**GIVEN DATA:**
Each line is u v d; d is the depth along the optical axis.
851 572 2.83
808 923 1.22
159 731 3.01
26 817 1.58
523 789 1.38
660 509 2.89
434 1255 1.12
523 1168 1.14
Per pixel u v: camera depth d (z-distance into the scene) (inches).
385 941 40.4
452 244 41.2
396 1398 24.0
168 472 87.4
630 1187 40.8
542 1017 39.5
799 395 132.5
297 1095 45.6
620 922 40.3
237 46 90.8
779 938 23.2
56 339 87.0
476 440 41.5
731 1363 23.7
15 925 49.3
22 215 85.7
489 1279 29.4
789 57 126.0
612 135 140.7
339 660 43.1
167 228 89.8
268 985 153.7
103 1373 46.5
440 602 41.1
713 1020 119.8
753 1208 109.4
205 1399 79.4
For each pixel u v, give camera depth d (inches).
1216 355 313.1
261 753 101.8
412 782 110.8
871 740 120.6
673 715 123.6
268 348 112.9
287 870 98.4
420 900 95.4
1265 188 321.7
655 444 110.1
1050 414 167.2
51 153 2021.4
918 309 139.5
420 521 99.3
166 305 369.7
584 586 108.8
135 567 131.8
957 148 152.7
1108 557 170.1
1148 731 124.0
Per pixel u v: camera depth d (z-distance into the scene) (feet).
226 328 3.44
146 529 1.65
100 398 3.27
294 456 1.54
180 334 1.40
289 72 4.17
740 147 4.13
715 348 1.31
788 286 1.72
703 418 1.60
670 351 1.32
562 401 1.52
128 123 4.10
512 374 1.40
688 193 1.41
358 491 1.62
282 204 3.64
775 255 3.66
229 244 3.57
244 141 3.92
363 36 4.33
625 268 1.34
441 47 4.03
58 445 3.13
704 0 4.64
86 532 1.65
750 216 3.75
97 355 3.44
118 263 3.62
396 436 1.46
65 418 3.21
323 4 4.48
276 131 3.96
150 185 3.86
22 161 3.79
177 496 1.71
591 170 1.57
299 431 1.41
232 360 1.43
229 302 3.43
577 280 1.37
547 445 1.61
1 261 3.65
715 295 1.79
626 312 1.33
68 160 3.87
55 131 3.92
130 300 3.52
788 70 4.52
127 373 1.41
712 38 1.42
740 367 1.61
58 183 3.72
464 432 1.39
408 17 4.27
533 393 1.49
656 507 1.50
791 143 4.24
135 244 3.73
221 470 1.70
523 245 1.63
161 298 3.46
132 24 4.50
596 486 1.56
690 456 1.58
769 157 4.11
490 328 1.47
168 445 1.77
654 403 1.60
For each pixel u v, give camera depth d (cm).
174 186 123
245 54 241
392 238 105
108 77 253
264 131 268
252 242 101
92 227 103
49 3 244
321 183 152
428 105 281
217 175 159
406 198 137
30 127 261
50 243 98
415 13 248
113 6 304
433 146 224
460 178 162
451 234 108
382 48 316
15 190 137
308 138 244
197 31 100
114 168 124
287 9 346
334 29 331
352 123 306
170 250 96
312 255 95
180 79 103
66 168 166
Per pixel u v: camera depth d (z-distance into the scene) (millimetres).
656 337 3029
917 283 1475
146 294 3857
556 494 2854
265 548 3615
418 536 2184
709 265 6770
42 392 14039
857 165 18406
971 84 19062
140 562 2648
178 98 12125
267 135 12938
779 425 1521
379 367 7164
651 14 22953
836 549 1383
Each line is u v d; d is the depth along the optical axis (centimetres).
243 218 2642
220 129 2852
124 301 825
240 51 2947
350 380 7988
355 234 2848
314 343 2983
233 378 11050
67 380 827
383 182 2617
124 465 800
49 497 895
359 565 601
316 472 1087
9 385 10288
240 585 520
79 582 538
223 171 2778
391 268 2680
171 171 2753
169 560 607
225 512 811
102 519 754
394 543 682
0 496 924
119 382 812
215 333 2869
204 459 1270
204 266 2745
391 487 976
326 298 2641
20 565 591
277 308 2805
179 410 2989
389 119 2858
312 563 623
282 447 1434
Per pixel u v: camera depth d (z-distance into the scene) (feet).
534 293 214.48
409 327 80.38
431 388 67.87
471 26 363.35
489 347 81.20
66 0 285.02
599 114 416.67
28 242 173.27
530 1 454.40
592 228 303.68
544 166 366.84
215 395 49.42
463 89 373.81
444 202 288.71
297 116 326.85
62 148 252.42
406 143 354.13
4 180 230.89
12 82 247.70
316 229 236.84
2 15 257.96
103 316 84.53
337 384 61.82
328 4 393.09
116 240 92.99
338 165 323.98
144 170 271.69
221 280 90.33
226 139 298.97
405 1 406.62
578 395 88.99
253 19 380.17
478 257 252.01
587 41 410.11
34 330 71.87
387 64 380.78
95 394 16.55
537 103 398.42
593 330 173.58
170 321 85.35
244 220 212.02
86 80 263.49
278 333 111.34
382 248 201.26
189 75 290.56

**ASSIGNMENT:**
Give the number of lines in the records above that contain the word "distance". Reply with that number alone.

**RESULT OF THE TASK:**
4